実施する指示 ::
『児童の世紀』を読んだ感想の本文から、「エレン・ケイ。何回かエレン・」で始まり「ることが多いような気がする。」で終わる部分を書き直してください。その際、「児童中心主義」を「子ども中心主義」に置き換えてください。

本『児童の世紀』エレン・ケイ

 エレン・ケイ。何回かエレン・ケラーと言ってしまい「それってヘレン・ケラーじゃねーの?」と返されたりしながら、年をまたいでぼちぼち読んでおりました。エレン・ケイは1849年産まれ(スウェーデン)。ヘレン・ケラーは1880年産まれ(アメリカ)。ちょっとは絡んだことがあるかもね。

1900年刊行の著書「児童の世紀」で、20世紀こそは児童の世紀として子どもが幸せに育つことのできる平和な社会を築くべき時代であると主張した。「児童の世紀」は各国語に翻訳されて世界的な注目を集め、教育における児童中心主義運動の一つの発端をつくった。
引用:エレン・ケイJinkawiki

 教育なんて勉強したことがないからだろうけど、かなり新しい視点を取り入れることができた。
 特に「児童のための社会」と言う視点で社会を眺めるとこうなるのか。という事に中なか驚かされながら。これを、児童中心主義というらしい。どちらかというと今の教育は「社会のための児童」と言う視点から語られることが多いような気がする。

提供データ ::
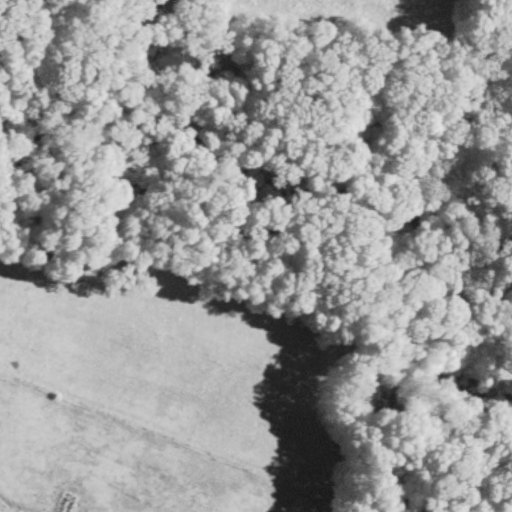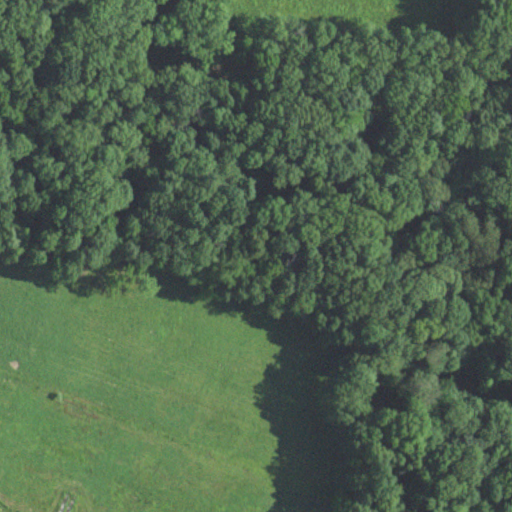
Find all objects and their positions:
road: (120, 288)
road: (171, 436)
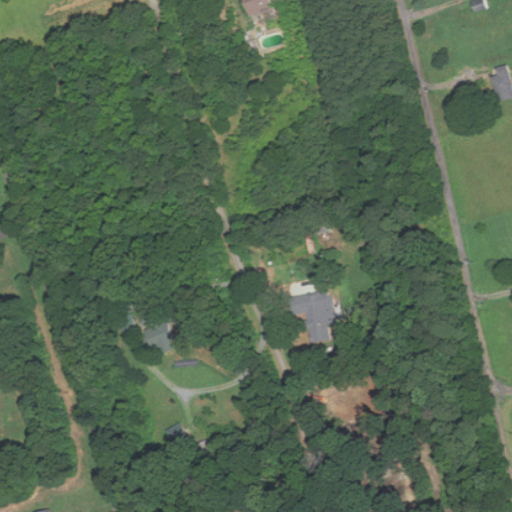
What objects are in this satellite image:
building: (480, 5)
building: (261, 6)
building: (504, 82)
road: (10, 229)
road: (459, 234)
road: (236, 252)
road: (492, 295)
building: (319, 313)
road: (63, 333)
building: (162, 336)
road: (199, 389)
road: (504, 395)
building: (180, 435)
road: (324, 508)
building: (46, 510)
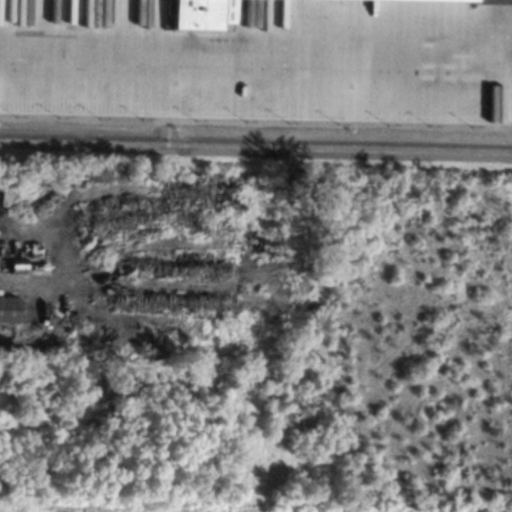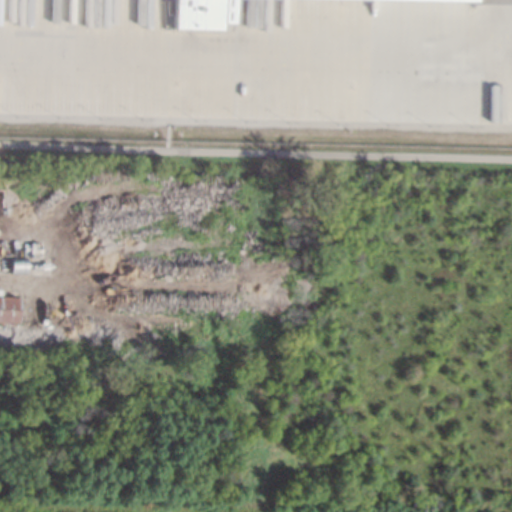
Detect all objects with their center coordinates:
building: (209, 13)
park: (258, 138)
road: (255, 151)
building: (5, 250)
building: (8, 308)
building: (8, 309)
crop: (224, 507)
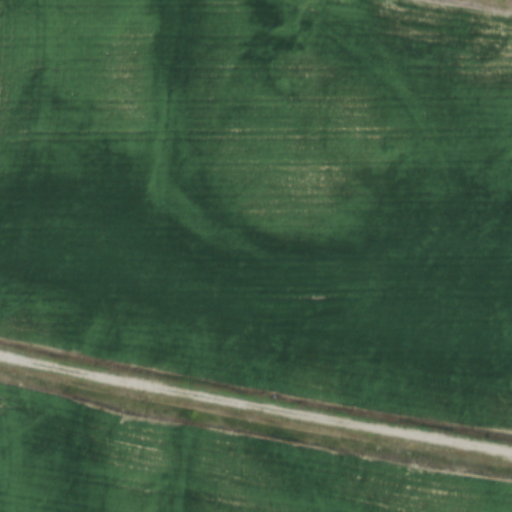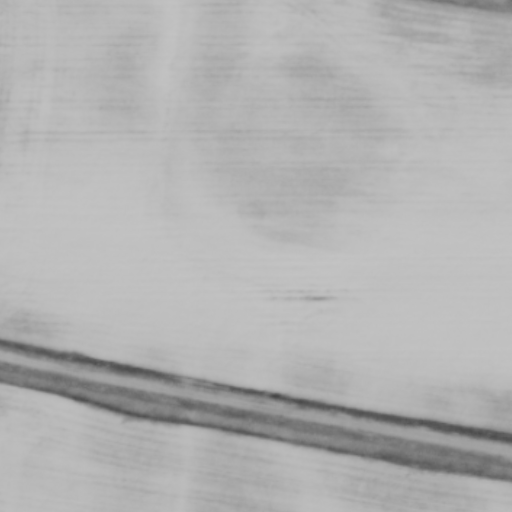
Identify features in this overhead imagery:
road: (255, 398)
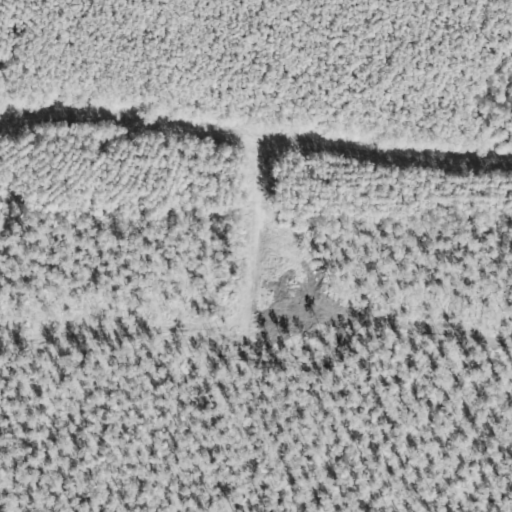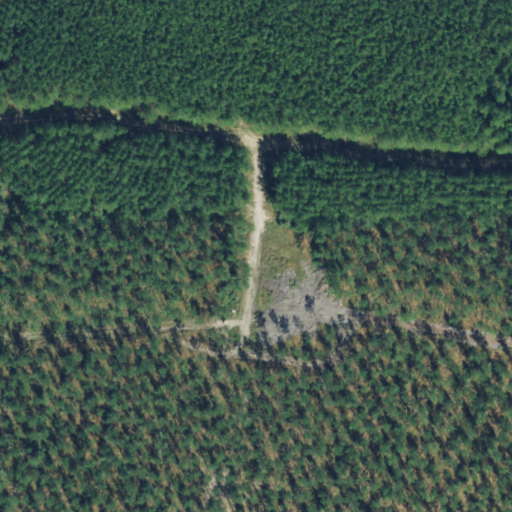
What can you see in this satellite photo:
road: (256, 137)
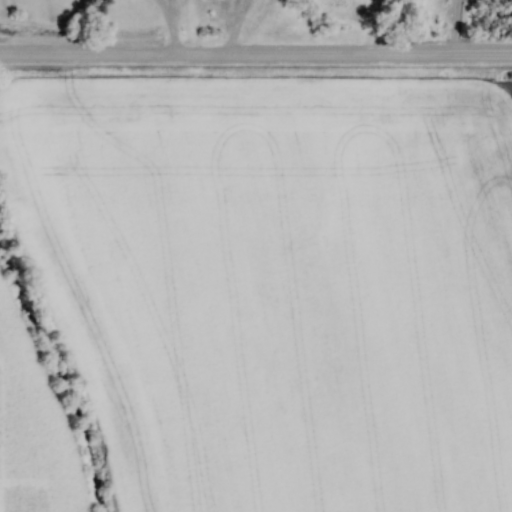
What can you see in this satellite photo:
road: (171, 26)
road: (256, 54)
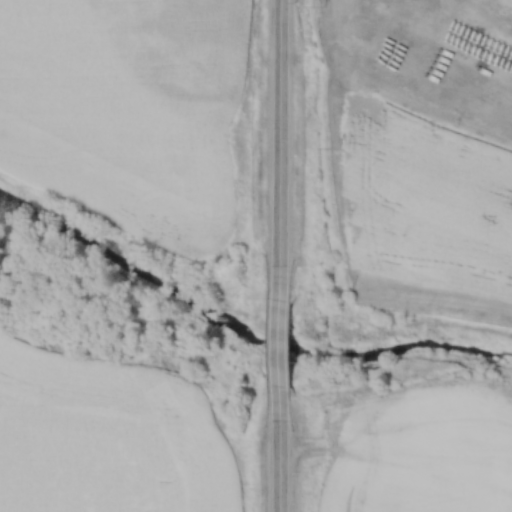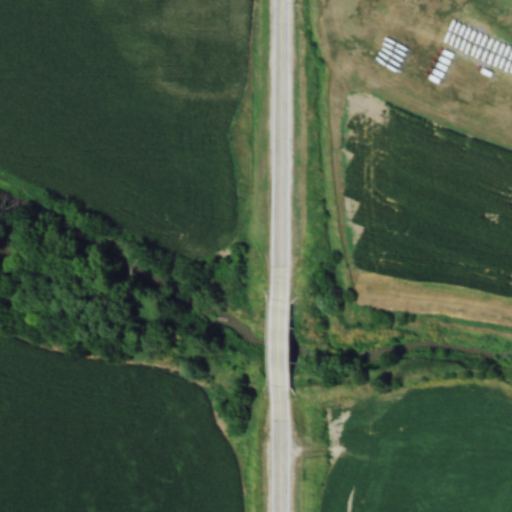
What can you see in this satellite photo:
road: (278, 127)
road: (278, 325)
river: (243, 342)
crop: (105, 439)
road: (278, 454)
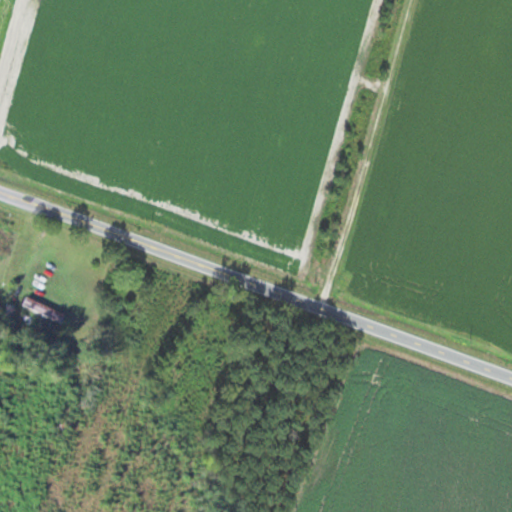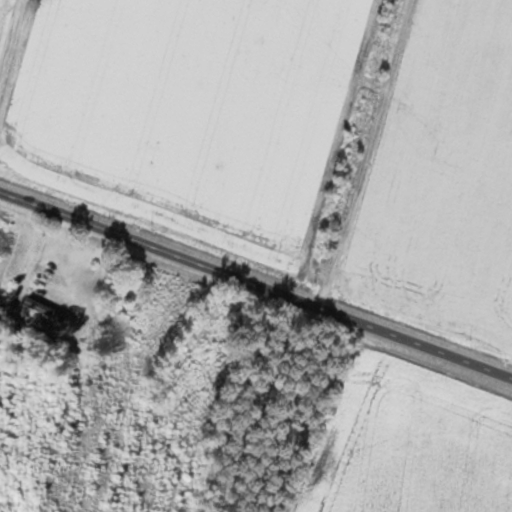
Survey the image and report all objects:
road: (256, 286)
building: (48, 308)
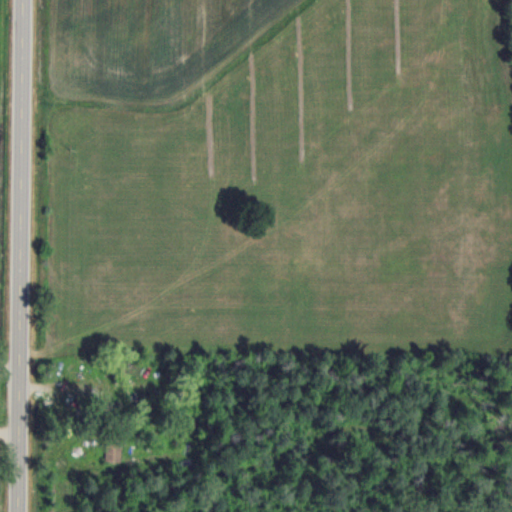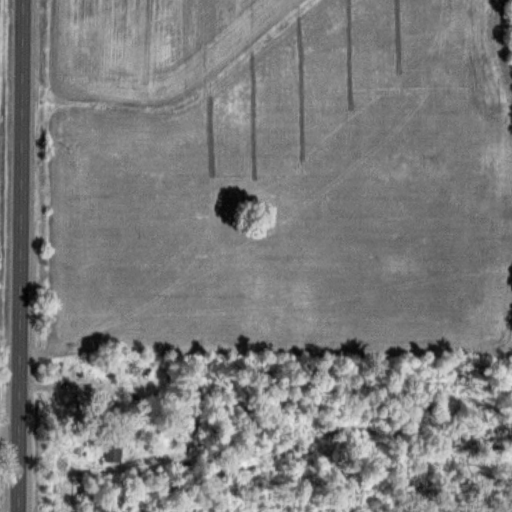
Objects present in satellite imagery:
road: (19, 256)
building: (112, 451)
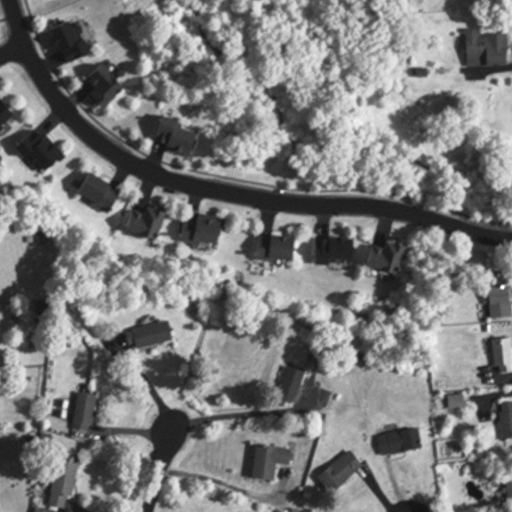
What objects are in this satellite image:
building: (73, 44)
road: (11, 50)
building: (489, 50)
building: (107, 88)
building: (6, 116)
building: (179, 143)
building: (43, 153)
building: (102, 192)
road: (214, 193)
building: (150, 220)
building: (205, 229)
building: (279, 247)
building: (339, 249)
building: (391, 255)
building: (502, 302)
building: (43, 308)
building: (152, 334)
building: (328, 353)
building: (503, 354)
building: (296, 384)
building: (87, 411)
road: (233, 415)
building: (508, 420)
building: (405, 441)
building: (273, 460)
building: (345, 471)
road: (157, 476)
building: (511, 481)
building: (64, 486)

作業結果 ::
エレン・ケイ。何回かエレン・ケラーと言ってしまい「それってヘレン・ケラーじゃねーの?」と返されたりしながら、年をまたいでぼちぼち読んでおりました。エレン・ケイは1849年産まれ(スウェーデン)。ヘレン・ケラーは1880年産まれ(アメリカ)。ちょっとは絡んだことがあるかもね。

1900年刊行の著書「児童の世紀」で、20世紀こそは児童の世紀として子どもが幸せに育つことのできる平和な社会を築くべき時代であると主張した。「児童の世紀」は各国語に翻訳されて世界的な注目を集め、教育における子ども中心主義運動の一つの発端をつくった。
引用:エレン・ケイJinkawiki

 教育なんて勉強したことがないからだろうけど、かなり新しい視点を取り入れることができた。
 特に「児童のための社会」と言う視点で社会を眺めるとこうなるのか。という事に中なか驚かされながら。これを、子ども中心主義というらしい。どちらかというと今の教育は「社会のための児童」と言う視点から語られることが多いような気がする。